Saved entries
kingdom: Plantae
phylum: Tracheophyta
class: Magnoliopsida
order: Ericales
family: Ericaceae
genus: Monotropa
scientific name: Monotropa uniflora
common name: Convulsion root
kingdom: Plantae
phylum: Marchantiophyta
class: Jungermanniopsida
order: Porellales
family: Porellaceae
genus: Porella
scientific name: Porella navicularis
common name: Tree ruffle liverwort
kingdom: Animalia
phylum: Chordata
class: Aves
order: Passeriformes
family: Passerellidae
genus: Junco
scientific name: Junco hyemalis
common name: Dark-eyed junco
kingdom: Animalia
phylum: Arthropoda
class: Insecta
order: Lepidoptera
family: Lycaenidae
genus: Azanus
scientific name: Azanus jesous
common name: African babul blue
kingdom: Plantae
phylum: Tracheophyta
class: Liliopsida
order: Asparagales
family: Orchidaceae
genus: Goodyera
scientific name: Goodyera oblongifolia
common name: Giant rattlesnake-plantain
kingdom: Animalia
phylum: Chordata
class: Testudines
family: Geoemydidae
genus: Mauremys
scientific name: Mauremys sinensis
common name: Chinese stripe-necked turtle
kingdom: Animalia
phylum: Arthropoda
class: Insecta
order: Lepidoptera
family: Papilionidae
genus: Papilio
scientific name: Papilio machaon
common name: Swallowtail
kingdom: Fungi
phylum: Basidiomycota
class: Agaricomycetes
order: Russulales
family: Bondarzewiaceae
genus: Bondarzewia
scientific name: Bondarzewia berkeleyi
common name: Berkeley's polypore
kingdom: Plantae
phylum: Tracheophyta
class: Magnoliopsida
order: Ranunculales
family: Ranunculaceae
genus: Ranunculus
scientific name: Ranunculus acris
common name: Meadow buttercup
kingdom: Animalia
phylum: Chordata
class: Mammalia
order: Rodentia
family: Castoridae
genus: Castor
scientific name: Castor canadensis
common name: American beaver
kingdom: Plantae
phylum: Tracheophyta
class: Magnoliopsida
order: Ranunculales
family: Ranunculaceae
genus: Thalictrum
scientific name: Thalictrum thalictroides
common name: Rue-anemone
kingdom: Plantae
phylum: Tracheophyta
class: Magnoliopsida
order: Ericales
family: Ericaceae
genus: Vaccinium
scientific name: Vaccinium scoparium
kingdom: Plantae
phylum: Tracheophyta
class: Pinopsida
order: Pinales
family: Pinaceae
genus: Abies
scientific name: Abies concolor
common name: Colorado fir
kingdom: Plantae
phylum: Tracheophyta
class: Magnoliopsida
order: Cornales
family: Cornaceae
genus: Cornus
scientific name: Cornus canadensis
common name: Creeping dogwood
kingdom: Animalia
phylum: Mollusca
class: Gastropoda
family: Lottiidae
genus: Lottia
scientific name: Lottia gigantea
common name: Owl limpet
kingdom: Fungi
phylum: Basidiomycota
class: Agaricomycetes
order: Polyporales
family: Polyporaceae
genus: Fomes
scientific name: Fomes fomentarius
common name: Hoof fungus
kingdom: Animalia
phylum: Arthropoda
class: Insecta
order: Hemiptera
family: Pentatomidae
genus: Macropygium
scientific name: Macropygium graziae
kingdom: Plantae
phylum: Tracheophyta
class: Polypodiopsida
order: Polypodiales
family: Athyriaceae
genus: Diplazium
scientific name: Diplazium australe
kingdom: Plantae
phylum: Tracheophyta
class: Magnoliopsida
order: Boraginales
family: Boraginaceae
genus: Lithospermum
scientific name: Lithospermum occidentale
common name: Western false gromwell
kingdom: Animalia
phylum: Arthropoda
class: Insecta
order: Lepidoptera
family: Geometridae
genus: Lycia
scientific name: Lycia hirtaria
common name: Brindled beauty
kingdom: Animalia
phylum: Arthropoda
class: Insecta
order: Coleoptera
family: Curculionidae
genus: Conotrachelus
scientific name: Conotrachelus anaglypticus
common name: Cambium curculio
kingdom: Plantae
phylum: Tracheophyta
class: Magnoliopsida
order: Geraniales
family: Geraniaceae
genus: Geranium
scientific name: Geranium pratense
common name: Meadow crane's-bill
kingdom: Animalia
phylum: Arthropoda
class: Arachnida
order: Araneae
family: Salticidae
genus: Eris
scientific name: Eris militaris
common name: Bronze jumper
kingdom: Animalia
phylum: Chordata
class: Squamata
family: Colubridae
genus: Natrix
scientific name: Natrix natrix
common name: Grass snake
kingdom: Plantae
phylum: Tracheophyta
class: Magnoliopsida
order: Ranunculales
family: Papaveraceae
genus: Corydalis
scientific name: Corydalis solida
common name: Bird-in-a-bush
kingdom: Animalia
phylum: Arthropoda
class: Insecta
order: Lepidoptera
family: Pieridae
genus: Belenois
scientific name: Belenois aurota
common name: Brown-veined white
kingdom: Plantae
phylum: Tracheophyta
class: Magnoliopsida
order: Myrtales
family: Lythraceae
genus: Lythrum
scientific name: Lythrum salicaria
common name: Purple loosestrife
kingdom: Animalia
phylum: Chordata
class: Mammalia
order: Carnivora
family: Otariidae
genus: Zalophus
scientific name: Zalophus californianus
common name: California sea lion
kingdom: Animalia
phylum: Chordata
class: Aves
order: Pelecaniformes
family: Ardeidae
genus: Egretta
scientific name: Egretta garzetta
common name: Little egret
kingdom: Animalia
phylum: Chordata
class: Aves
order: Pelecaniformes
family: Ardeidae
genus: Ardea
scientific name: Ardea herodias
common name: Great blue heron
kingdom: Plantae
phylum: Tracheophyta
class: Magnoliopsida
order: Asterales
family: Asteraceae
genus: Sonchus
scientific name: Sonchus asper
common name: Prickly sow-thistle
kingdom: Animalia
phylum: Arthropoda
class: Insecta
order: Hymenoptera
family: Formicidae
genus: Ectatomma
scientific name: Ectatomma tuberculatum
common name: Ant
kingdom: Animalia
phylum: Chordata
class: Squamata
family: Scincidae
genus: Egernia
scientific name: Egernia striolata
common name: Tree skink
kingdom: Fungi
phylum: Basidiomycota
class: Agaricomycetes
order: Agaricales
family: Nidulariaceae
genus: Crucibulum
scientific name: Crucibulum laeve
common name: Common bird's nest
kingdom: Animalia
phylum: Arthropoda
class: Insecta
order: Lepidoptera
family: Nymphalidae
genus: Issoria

• Exercise
Print every line of the material above verbatim, in its original order.

• Written answer
kingdom: Plantae
phylum: Tracheophyta
class: Magnoliopsida
order: Ericales
family: Ericaceae
genus: Monotropa
scientific name: Monotropa uniflora
common name: Convulsion root
kingdom: Plantae
phylum: Marchantiophyta
class: Jungermanniopsida
order: Porellales
family: Porellaceae
genus: Porella
scientific name: Porella navicularis
common name: Tree ruffle liverwort
kingdom: Animalia
phylum: Chordata
class: Aves
order: Passeriformes
family: Passerellidae
genus: Junco
scientific name: Junco hyemalis
common name: Dark-eyed junco
kingdom: Animalia
phylum: Arthropoda
class: Insecta
order: Lepidoptera
family: Lycaenidae
genus: Azanus
scientific name: Azanus jesous
common name: African babul blue
kingdom: Plantae
phylum: Tracheophyta
class: Liliopsida
order: Asparagales
family: Orchidaceae
genus: Goodyera
scientific name: Goodyera oblongifolia
common name: Giant rattlesnake-plantain
kingdom: Animalia
phylum: Chordata
class: Testudines
family: Geoemydidae
genus: Mauremys
scientific name: Mauremys sinensis
common name: Chinese stripe-necked turtle
kingdom: Animalia
phylum: Arthropoda
class: Insecta
order: Lepidoptera
family: Papilionidae
genus: Papilio
scientific name: Papilio machaon
common name: Swallowtail
kingdom: Fungi
phylum: Basidiomycota
class: Agaricomycetes
order: Russulales
family: Bondarzewiaceae
genus: Bondarzewia
scientific name: Bondarzewia berkeleyi
common name: Berkeley's polypore
kingdom: Plantae
phylum: Tracheophyta
class: Magnoliopsida
order: Ranunculales
family: Ranunculaceae
genus: Ranunculus
scientific name: Ranunculus acris
common name: Meadow buttercup
kingdom: Animalia
phylum: Chordata
class: Mammalia
order: Rodentia
family: Castoridae
genus: Castor
scientific name: Castor canadensis
common name: American beaver
kingdom: Plantae
phylum: Tracheophyta
class: Magnoliopsida
order: Ranunculales
family: Ranunculaceae
genus: Thalictrum
scientific name: Thalictrum thalictroides
common name: Rue-anemone
kingdom: Plantae
phylum: Tracheophyta
class: Magnoliopsida
order: Ericales
family: Ericaceae
genus: Vaccinium
scientific name: Vaccinium scoparium
kingdom: Plantae
phylum: Tracheophyta
class: Pinopsida
order: Pinales
family: Pinaceae
genus: Abies
scientific name: Abies concolor
common name: Colorado fir
kingdom: Plantae
phylum: Tracheophyta
class: Magnoliopsida
order: Cornales
family: Cornaceae
genus: Cornus
scientific name: Cornus canadensis
common name: Creeping dogwood
kingdom: Animalia
phylum: Mollusca
class: Gastropoda
family: Lottiidae
genus: Lottia
scientific name: Lottia gigantea
common name: Owl limpet
kingdom: Fungi
phylum: Basidiomycota
class: Agaricomycetes
order: Polyporales
family: Polyporaceae
genus: Fomes
scientific name: Fomes fomentarius
common name: Hoof fungus
kingdom: Animalia
phylum: Arthropoda
class: Insecta
order: Hemiptera
family: Pentatomidae
genus: Macropygium
scientific name: Macropygium graziae
kingdom: Plantae
phylum: Tracheophyta
class: Polypodiopsida
order: Polypodiales
family: Athyriaceae
genus: Diplazium
scientific name: Diplazium australe
kingdom: Plantae
phylum: Tracheophyta
class: Magnoliopsida
order: Boraginales
family: Boraginaceae
genus: Lithospermum
scientific name: Lithospermum occidentale
common name: Western false gromwell
kingdom: Animalia
phylum: Arthropoda
class: Insecta
order: Lepidoptera
family: Geometridae
genus: Lycia
scientific name: Lycia hirtaria
common name: Brindled beauty
kingdom: Animalia
phylum: Arthropoda
class: Insecta
order: Coleoptera
family: Curculionidae
genus: Conotrachelus
scientific name: Conotrachelus anaglypticus
common name: Cambium curculio
kingdom: Plantae
phylum: Tracheophyta
class: Magnoliopsida
order: Geraniales
family: Geraniaceae
genus: Geranium
scientific name: Geranium pratense
common name: Meadow crane's-bill
kingdom: Animalia
phylum: Arthropoda
class: Arachnida
order: Araneae
family: Salticidae
genus: Eris
scientific name: Eris militaris
common name: Bronze jumper
kingdom: Animalia
phylum: Chordata
class: Squamata
family: Colubridae
genus: Natrix
scientific name: Natrix natrix
common name: Grass snake
kingdom: Plantae
phylum: Tracheophyta
class: Magnoliopsida
order: Ranunculales
family: Papaveraceae
genus: Corydalis
scientific name: Corydalis solida
common name: Bird-in-a-bush
kingdom: Animalia
phylum: Arthropoda
class: Insecta
order: Lepidoptera
family: Pieridae
genus: Belenois
scientific name: Belenois aurota
common name: Brown-veined white
kingdom: Plantae
phylum: Tracheophyta
class: Magnoliopsida
order: Myrtales
family: Lythraceae
genus: Lythrum
scientific name: Lythrum salicaria
common name: Purple loosestrife
kingdom: Animalia
phylum: Chordata
class: Mammalia
order: Carnivora
family: Otariidae
genus: Zalophus
scientific name: Zalophus californianus
common name: California sea lion
kingdom: Animalia
phylum: Chordata
class: Aves
order: Pelecaniformes
family: Ardeidae
genus: Egretta
scientific name: Egretta garzetta
common name: Little egret
kingdom: Animalia
phylum: Chordata
class: Aves
order: Pelecaniformes
family: Ardeidae
genus: Ardea
scientific name: Ardea herodias
common name: Great blue heron
kingdom: Plantae
phylum: Tracheophyta
class: Magnoliopsida
order: Asterales
family: Asteraceae
genus: Sonchus
scientific name: Sonchus asper
common name: Prickly sow-thistle
kingdom: Animalia
phylum: Arthropoda
class: Insecta
order: Hymenoptera
family: Formicidae
genus: Ectatomma
scientific name: Ectatomma tuberculatum
common name: Ant
kingdom: Animalia
phylum: Chordata
class: Squamata
family: Scincidae
genus: Egernia
scientific name: Egernia striolata
common name: Tree skink
kingdom: Fungi
phylum: Basidiomycota
class: Agaricomycetes
order: Agaricales
family: Nidulariaceae
genus: Crucibulum
scientific name: Crucibulum laeve
common name: Common bird's nest
kingdom: Animalia
phylum: Arthropoda
class: Insecta
order: Lepidoptera
family: Nymphalidae
genus: Issoria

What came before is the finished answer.